- STATED EXERCISE: Arrange the lines of the entries below as a JSON list of strings, one string per line and with blank lines omitted, starting at the first line of the entries and ending at the line that contains "genus: Nymphalis", both included.

Source data:
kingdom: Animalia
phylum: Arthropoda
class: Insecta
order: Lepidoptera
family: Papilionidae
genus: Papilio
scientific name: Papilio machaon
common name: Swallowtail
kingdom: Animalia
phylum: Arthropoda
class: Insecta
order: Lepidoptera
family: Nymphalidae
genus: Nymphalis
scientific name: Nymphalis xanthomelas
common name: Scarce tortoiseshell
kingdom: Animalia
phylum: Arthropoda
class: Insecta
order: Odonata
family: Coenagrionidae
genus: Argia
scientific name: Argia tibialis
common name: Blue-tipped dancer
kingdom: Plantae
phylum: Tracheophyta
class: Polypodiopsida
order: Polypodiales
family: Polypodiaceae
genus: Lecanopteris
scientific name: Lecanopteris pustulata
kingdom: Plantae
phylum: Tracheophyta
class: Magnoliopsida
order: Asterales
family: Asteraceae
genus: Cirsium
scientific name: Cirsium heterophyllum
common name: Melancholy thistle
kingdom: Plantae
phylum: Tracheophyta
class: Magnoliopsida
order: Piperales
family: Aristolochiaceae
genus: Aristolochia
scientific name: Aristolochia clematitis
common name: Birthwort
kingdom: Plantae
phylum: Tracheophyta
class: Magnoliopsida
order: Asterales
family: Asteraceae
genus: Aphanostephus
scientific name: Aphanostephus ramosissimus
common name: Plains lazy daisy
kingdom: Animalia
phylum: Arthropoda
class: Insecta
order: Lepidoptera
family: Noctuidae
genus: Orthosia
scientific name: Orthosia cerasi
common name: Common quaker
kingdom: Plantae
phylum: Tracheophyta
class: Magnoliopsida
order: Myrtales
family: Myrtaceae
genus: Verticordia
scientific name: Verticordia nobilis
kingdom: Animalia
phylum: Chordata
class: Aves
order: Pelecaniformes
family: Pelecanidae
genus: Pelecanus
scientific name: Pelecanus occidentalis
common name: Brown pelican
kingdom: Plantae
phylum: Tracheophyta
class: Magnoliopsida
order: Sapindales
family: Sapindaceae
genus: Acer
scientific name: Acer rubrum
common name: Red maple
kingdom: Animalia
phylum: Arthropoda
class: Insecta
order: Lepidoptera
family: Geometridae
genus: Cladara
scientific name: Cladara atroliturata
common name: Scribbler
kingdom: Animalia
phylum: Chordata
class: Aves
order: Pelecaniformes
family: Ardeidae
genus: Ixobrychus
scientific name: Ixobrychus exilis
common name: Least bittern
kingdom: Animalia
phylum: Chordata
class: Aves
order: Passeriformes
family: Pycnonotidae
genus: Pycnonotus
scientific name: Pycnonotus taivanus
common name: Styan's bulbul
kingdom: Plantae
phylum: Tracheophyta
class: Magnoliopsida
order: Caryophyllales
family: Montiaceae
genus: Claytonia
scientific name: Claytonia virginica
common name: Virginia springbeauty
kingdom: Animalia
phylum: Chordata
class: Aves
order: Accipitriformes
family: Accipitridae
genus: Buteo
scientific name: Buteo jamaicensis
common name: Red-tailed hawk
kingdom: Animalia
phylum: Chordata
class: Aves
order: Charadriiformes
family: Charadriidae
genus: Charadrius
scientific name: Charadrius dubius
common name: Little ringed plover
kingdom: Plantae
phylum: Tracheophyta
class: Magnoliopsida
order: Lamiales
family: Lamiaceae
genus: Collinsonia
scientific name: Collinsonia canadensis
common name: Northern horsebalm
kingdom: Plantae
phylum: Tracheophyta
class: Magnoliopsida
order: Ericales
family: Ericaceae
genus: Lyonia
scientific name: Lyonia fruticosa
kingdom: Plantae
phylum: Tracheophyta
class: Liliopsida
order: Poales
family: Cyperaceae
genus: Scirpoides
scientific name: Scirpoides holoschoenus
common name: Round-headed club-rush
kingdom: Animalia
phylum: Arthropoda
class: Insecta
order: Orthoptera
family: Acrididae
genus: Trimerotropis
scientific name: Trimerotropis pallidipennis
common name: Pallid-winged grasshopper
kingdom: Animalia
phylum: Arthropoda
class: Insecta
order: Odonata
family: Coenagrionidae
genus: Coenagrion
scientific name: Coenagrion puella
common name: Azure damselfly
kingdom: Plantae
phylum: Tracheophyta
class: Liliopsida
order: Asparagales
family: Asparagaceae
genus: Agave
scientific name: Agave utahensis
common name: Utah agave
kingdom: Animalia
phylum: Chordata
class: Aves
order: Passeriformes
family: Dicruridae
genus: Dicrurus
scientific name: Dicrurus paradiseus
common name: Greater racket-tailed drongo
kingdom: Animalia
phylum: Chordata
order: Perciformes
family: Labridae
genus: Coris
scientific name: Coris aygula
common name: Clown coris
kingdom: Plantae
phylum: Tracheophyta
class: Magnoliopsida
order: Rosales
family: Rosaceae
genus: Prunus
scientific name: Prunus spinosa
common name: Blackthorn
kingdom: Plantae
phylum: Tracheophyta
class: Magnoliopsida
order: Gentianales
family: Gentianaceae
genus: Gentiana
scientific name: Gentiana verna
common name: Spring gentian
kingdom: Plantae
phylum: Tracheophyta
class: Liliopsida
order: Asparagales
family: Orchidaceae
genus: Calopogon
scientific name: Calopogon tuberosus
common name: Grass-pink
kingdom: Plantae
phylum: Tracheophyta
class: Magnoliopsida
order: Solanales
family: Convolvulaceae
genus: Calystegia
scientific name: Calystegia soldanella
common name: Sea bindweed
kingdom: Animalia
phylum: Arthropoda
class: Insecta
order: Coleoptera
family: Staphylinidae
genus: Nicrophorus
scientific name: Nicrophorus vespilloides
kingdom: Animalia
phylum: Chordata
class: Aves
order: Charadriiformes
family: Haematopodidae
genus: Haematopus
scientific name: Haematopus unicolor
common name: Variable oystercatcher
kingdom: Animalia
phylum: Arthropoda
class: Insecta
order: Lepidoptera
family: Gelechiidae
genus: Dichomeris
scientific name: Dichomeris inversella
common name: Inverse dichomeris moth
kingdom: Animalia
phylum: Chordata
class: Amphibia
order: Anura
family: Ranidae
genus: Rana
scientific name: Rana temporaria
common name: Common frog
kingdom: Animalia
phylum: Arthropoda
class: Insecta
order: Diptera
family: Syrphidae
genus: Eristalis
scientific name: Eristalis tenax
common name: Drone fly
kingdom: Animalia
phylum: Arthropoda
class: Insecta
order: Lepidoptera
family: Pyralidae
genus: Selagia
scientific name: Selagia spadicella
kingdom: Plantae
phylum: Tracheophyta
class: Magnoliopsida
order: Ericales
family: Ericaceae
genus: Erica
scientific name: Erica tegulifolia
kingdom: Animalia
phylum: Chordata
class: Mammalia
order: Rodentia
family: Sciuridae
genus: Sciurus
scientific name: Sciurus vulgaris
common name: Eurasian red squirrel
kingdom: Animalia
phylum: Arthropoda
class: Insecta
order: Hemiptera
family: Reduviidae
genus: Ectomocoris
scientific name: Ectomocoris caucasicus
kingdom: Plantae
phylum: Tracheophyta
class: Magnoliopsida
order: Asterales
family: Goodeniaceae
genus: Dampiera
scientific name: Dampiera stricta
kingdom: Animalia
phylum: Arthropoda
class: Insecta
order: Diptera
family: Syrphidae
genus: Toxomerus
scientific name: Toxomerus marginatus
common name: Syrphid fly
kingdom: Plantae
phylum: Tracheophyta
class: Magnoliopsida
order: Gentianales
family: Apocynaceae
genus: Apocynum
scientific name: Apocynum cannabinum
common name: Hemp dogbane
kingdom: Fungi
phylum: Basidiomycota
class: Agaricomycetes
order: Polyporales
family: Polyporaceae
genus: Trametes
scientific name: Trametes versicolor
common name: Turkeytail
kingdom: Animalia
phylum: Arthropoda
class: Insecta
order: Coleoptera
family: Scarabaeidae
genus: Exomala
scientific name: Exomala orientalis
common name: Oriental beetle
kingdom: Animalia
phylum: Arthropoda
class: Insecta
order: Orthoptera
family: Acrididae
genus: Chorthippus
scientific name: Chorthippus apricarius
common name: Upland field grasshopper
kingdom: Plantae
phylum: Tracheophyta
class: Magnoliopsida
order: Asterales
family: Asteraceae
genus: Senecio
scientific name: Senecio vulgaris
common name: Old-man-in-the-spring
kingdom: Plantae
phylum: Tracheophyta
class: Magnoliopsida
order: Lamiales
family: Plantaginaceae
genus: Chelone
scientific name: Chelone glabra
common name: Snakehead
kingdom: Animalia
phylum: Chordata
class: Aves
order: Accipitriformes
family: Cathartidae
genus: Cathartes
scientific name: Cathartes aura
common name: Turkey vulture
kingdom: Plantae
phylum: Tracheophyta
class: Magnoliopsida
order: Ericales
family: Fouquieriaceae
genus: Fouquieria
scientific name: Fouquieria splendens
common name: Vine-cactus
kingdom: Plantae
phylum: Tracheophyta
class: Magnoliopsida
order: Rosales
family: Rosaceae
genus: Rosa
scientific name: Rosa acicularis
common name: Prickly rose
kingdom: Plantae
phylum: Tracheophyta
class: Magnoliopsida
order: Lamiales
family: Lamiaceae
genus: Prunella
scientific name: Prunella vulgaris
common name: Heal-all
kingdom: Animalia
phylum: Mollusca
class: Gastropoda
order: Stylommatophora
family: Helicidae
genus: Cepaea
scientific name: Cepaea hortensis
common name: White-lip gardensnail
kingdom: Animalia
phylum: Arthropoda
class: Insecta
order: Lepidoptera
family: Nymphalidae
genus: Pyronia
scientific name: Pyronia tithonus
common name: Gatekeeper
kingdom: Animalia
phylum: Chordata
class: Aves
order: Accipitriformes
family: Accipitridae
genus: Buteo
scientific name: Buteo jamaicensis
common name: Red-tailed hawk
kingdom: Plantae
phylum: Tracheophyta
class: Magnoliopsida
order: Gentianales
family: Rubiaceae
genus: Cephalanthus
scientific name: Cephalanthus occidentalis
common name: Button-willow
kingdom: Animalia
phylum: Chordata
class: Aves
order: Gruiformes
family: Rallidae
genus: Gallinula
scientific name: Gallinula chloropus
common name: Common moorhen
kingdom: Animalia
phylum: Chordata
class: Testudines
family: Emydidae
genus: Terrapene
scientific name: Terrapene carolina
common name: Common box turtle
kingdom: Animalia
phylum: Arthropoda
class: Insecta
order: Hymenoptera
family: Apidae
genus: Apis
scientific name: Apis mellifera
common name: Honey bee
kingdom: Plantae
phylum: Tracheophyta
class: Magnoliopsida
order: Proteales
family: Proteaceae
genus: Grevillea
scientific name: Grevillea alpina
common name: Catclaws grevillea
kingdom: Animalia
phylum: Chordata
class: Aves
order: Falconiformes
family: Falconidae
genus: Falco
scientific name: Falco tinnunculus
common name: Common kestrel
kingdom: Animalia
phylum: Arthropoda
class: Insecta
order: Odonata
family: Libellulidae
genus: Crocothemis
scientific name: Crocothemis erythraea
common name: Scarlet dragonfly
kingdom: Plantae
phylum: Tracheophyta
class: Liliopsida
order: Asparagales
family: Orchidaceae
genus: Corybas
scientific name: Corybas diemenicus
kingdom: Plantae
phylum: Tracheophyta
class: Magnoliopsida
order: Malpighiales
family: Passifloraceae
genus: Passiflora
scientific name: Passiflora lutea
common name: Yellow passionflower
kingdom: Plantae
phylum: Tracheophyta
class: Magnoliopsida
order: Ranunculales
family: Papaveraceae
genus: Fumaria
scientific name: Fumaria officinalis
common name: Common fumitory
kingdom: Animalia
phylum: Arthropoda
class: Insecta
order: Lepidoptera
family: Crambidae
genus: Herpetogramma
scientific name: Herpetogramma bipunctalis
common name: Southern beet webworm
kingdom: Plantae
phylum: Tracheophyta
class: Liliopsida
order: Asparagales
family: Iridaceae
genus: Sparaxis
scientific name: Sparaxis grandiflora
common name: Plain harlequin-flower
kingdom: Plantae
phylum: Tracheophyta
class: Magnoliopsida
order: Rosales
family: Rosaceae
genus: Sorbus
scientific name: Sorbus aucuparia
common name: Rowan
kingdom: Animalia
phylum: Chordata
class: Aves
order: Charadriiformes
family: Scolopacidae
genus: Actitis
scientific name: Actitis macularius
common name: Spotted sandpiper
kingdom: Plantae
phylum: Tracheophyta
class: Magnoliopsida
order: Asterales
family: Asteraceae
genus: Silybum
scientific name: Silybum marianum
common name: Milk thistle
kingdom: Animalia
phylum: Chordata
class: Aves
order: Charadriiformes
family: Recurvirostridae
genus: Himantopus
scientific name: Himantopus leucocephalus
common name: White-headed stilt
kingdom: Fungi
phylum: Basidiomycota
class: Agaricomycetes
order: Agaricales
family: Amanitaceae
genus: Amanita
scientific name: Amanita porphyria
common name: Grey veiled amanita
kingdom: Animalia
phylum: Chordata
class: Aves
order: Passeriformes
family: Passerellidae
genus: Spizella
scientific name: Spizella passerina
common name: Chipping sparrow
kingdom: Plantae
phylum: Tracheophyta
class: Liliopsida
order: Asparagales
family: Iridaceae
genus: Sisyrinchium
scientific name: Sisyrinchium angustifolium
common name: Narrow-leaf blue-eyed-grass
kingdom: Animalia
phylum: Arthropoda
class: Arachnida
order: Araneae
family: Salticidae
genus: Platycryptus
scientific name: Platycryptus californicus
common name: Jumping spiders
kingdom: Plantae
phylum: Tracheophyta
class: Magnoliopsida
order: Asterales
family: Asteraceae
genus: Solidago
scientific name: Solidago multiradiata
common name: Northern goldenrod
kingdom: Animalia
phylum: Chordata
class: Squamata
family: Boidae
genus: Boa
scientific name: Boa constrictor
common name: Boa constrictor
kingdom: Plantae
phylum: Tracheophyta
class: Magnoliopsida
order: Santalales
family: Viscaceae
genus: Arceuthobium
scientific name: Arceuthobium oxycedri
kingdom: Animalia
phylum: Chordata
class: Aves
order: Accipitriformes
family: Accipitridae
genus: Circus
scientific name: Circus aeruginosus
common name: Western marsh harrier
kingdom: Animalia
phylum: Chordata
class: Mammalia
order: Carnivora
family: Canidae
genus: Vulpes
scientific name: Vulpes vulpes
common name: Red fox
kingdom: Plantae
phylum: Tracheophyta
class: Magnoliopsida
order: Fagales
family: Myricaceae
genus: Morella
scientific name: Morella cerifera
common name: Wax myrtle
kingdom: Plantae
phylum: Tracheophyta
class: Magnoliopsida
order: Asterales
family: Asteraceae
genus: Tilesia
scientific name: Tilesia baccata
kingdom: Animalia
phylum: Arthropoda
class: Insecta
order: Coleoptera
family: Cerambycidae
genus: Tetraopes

- EXPECTED ANSWER:
[
  "kingdom: Animalia",
  "phylum: Arthropoda",
  "class: Insecta",
  "order: Lepidoptera",
  "family: Papilionidae",
  "genus: Papilio",
  "scientific name: Papilio machaon",
  "common name: Swallowtail",
  "kingdom: Animalia",
  "phylum: Arthropoda",
  "class: Insecta",
  "order: Lepidoptera",
  "family: Nymphalidae",
  "genus: Nymphalis"
]